Még kér a nép

Még kér a nép
Red Psalm

“Jancsó developed the mise en scène in his strenuously physical way, pacing the terrain back and forth in all directions to work out the movements of the performers and those of the camera. Such actions lent themselves to Jancsó’s roaming long shots over people scattered in geographic space – his photo-tography and choreo-calligraphy. It’s an intensely processional film, as groups move in varying formations around, towards or even through one another. When individuals move, it’s always in relation to a group or groups (defying, inspecting or linking them ... ). As brusquely and strictly as he controlled the actors, he kept a sharp eye open for unexpected details, towards which he might, in mid-take, redirect the camera. Since the film was shot silent for subsequent post-synching, Jancsó could talk to the actors throughout the takes. Often, the actors had no idea if they were in shot or not, and whether to act ‘smaller’ because they were in close-up, or ‘larger’ to be legible in long shot. Jancsó shot very fast, averaging a shot a day – no mean feat, since the film has only twenty-eight shots.

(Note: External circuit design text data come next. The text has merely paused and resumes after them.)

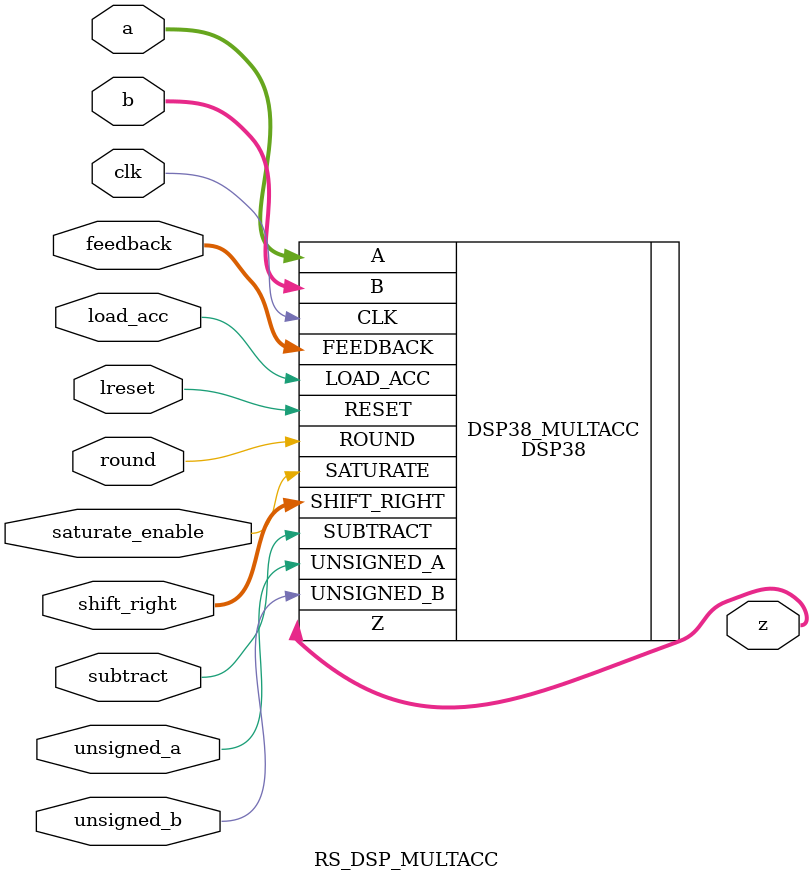
<source format=v>
module RS_DSP_MULTACC (
    input  wire [19:0] a,
    input  wire [17:0] b,
    output wire [37:0] z,

    (* clkbuf_sink *)
    input  wire        clk,
    input  wire        lreset,

    input  wire        load_acc,
    input  wire [ 2:0] feedback,
    input  wire        unsigned_a,
    input  wire        unsigned_b,

    input  wire        saturate_enable,
    input  wire [ 5:0] shift_right,
    input  wire        round,
    input  wire        subtract
);

DSP38 #(
    .DSP_MODE("MULTIPLY_ACCUMULATE"),
    .OUTPUT_REG_EN("FALSE"),
    .INPUT_REG_EN("FALSE")
) DSP38_MULTACC (
    .A(a),
    .B(b),
    .Z(z),
    .FEEDBACK(feedback),
    .UNSIGNED_A(unsigned_a),
    .UNSIGNED_B(unsigned_b),
    .CLK(clk),
    .RESET(lreset),
    .LOAD_ACC(load_acc),
    .SATURATE(saturate_enable),
    .SHIFT_RIGHT(shift_right),
    .ROUND(round),
    .SUBTRACT(subtract)
);

endmodule

</source>
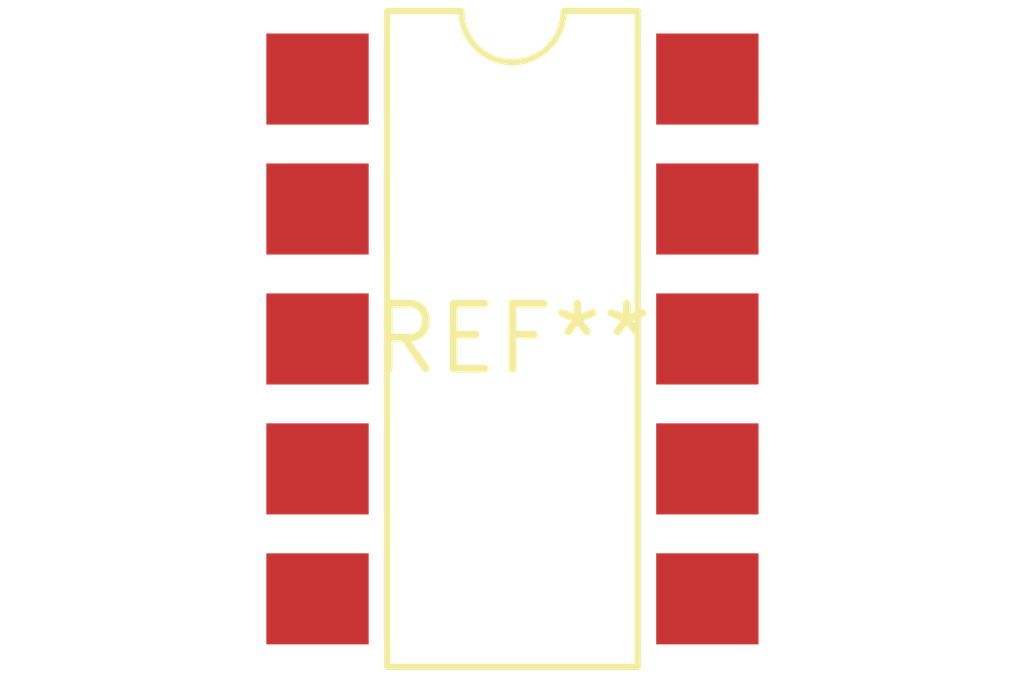
<source format=kicad_pcb>
(kicad_pcb (version 20240108) (generator pcbnew)

  (general
    (thickness 1.6)
  )

  (paper "A4")
  (layers
    (0 "F.Cu" signal)
    (31 "B.Cu" signal)
    (32 "B.Adhes" user "B.Adhesive")
    (33 "F.Adhes" user "F.Adhesive")
    (34 "B.Paste" user)
    (35 "F.Paste" user)
    (36 "B.SilkS" user "B.Silkscreen")
    (37 "F.SilkS" user "F.Silkscreen")
    (38 "B.Mask" user)
    (39 "F.Mask" user)
    (40 "Dwgs.User" user "User.Drawings")
    (41 "Cmts.User" user "User.Comments")
    (42 "Eco1.User" user "User.Eco1")
    (43 "Eco2.User" user "User.Eco2")
    (44 "Edge.Cuts" user)
    (45 "Margin" user)
    (46 "B.CrtYd" user "B.Courtyard")
    (47 "F.CrtYd" user "F.Courtyard")
    (48 "B.Fab" user)
    (49 "F.Fab" user)
    (50 "User.1" user)
    (51 "User.2" user)
    (52 "User.3" user)
    (53 "User.4" user)
    (54 "User.5" user)
    (55 "User.6" user)
    (56 "User.7" user)
    (57 "User.8" user)
    (58 "User.9" user)
  )

  (setup
    (pad_to_mask_clearance 0)
    (pcbplotparams
      (layerselection 0x00010fc_ffffffff)
      (plot_on_all_layers_selection 0x0000000_00000000)
      (disableapertmacros false)
      (usegerberextensions false)
      (usegerberattributes false)
      (usegerberadvancedattributes false)
      (creategerberjobfile false)
      (dashed_line_dash_ratio 12.000000)
      (dashed_line_gap_ratio 3.000000)
      (svgprecision 4)
      (plotframeref false)
      (viasonmask false)
      (mode 1)
      (useauxorigin false)
      (hpglpennumber 1)
      (hpglpenspeed 20)
      (hpglpendiameter 15.000000)
      (dxfpolygonmode false)
      (dxfimperialunits false)
      (dxfusepcbnewfont false)
      (psnegative false)
      (psa4output false)
      (plotreference false)
      (plotvalue false)
      (plotinvisibletext false)
      (sketchpadsonfab false)
      (subtractmaskfromsilk false)
      (outputformat 1)
      (mirror false)
      (drillshape 1)
      (scaleselection 1)
      (outputdirectory "")
    )
  )

  (net 0 "")

  (footprint "SMDIP-10_W7.62mm" (layer "F.Cu") (at 0 0))

)

</source>
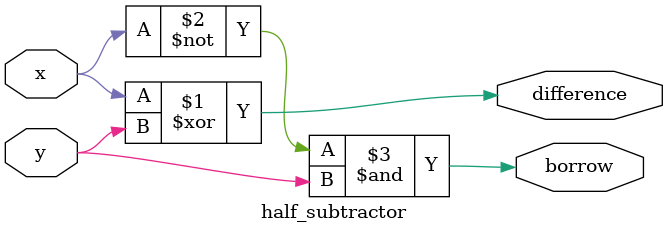
<source format=v>
module half_subtractor(x,y,difference,borrow);
input x,y;
output difference,borrow;
assign difference = (x^y);
assign borrow = (~x&y);
endmodule
</source>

The mise en scène interweaves six kinds – or dimensions – of space, movement and change. 1. Most unusual, of course, is the ‘walking choreography’, with its changing body-language (heads bowed thrustingly, impassivity ... ), its changing rhythms, its shifting vectors. 2. There’s also a strong ‘pictorialist’ dimension – the landscape ‘pictures’, often revealed gradually, by the camera shifting around them. 3. The camera movements themselves become a focus of attention, with their own kinesis, as does the apparent movement of the zoom. They’re ‘calligraphic’ in the true sense: the camera lens seems to ‘move across’ the scene as a pen moves across a piece of paper. (Most calligraphic camerawork doesn’t quite do this; unless its movement is especially intricate and persistent, it simply changes the shape of the scene.) 4. The meticulously wrought soundtrack, as when overlaid sounds add ‘aural space’ to visual space, or add a new texture. 5. The words (sparse, piecemeal, oblique), and their ideas, which ‘enlarge’ these local actions to wider patterns of history. Finally, 6. The music, with its moods, suggestions and kinaesthetic tensions.

Around this six-line counterpoint, each landscape in turn becomes an arena, like a theatrical space. (Jancsó went on to adapt Red Psalm for a Budapest theatre.) ‘Theatrical space’ is created not, as often supposed, by a stage or some equivalent enclosure, but by a ‘body of actors’ whose relations assert a visual and diegetic unity. In this respect, Jancsó anticipates Theo Angelopoulos, another figure-in-landscape artist. [...] The generally idyllic picture of rural life, if left to itself and its fertility-ritual religiosity, rather parallels Pasolini’s contemporaneous reflections on popular-traditional rural thought as pre-rationalist and pre-bourgeois. Thus Red Psalm, too, would be nearer Gramsci than Althusser.”